YOUR ASSIGNMENT
Could you please output all of the data exactly, without the images?

GIVEN MATERIAL
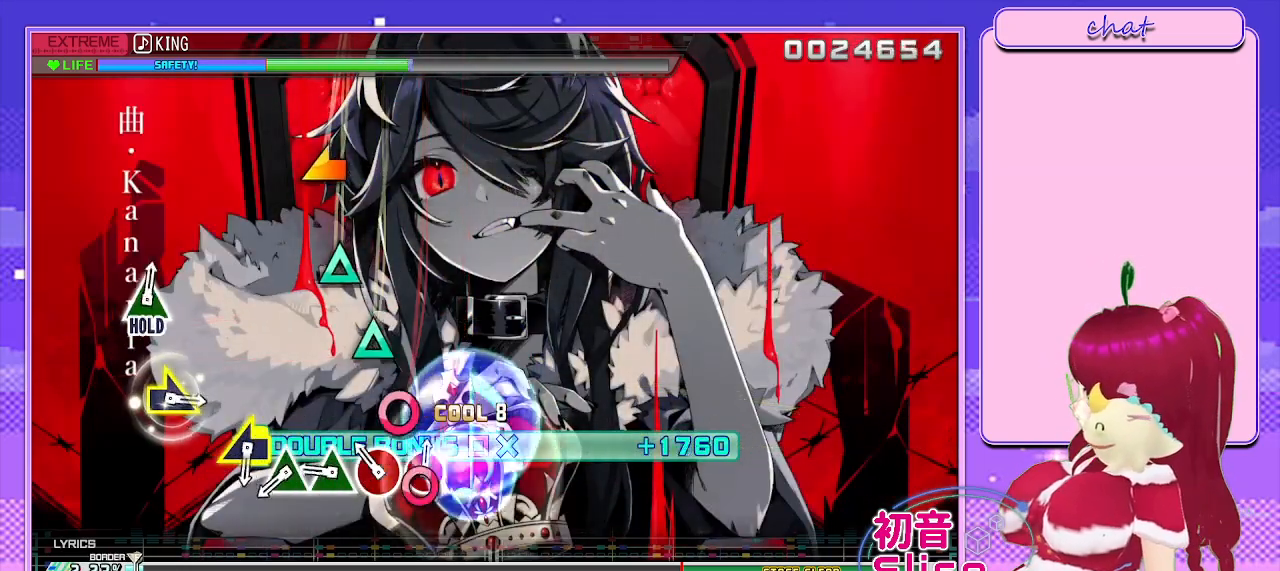
{"buttons": ["L2"], "left_stick": "center", "right_stick": "center", "events": [[67, "CIRCLE", "up"], [183, "CIRCLE", "down"], [283, "CIRCLE", "up"], [367, "TRIANGLE", "down"], [467, "TRIANGLE", "up"]]}
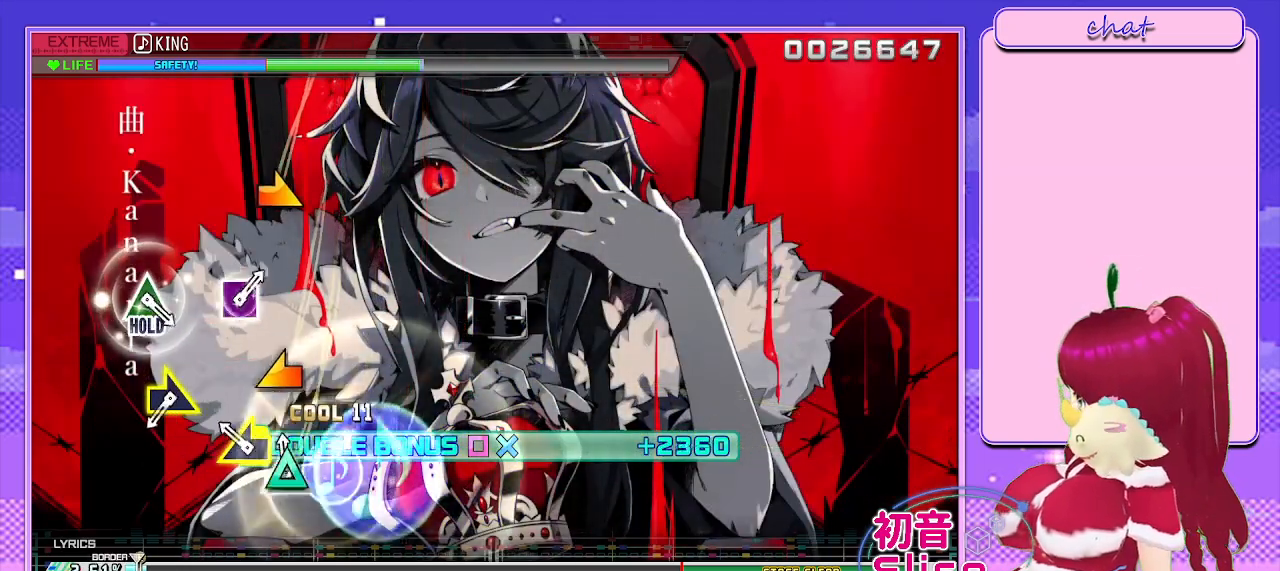
{"buttons": ["L2"], "left_stick": "center", "right_stick": "center", "events": [[33, "TRIANGLE", "down"], [117, "TRIANGLE", "up"], [200, "left_stick", "left"], [333, "left_stick", "center"]]}
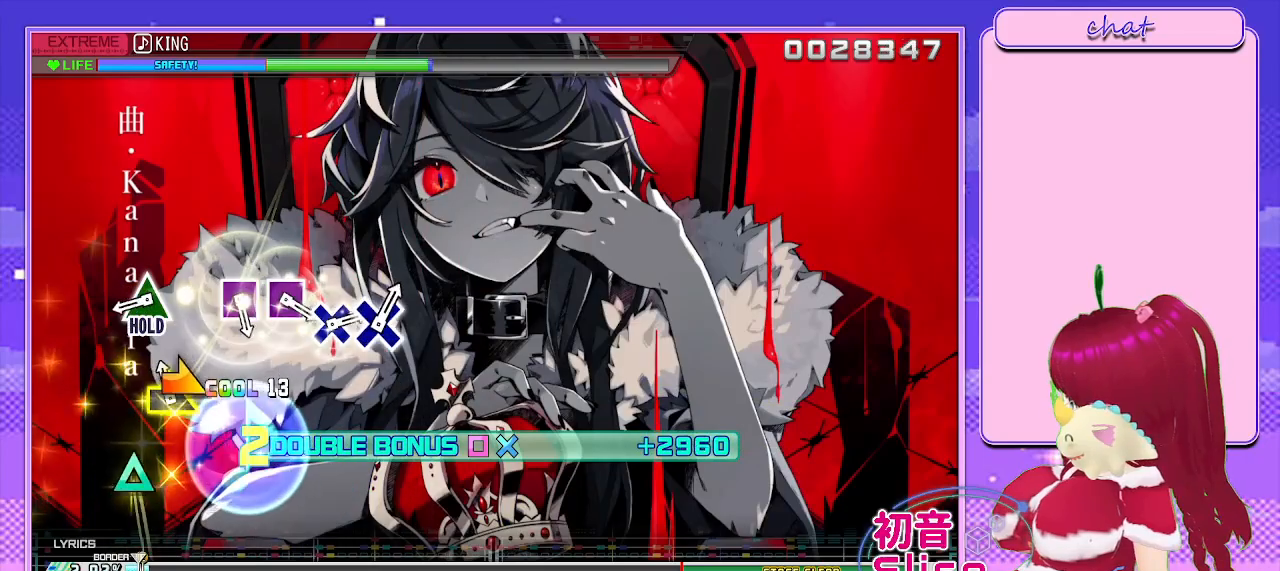
{"buttons": ["TRIANGLE", "L2"], "left_stick": "center", "right_stick": "center", "events": [[83, "left_stick", "right"], [183, "left_stick", "center"], [250, "L2", "up"], [433, "TRIANGLE", "down"], [500, "L2", "down"]]}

SOLUTION
{"buttons": ["L2"], "left_stick": "center", "right_stick": "center", "events": [[67, "CIRCLE", "up"], [183, "CIRCLE", "down"], [283, "CIRCLE", "up"], [367, "TRIANGLE", "down"], [467, "TRIANGLE", "up"]]}
{"buttons": ["L2"], "left_stick": "center", "right_stick": "center", "events": [[33, "TRIANGLE", "down"], [117, "TRIANGLE", "up"], [200, "left_stick", "left"], [333, "left_stick", "center"]]}
{"buttons": ["TRIANGLE", "L2"], "left_stick": "center", "right_stick": "center", "events": [[83, "left_stick", "right"], [183, "left_stick", "center"], [250, "L2", "up"], [433, "TRIANGLE", "down"], [500, "L2", "down"]]}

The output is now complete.